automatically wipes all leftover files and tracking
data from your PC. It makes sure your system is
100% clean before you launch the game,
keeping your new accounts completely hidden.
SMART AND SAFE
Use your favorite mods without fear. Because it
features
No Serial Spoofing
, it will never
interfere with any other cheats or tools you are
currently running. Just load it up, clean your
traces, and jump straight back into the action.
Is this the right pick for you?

* * * * *

> _PROBLEM REQUIREMENTS_
In the entries, find every line holding "clean" and copy it.

> _SOLUTION FOR THIS EXERCISE_
100% clean before you launch the game,
currently running. Just load it up, clean your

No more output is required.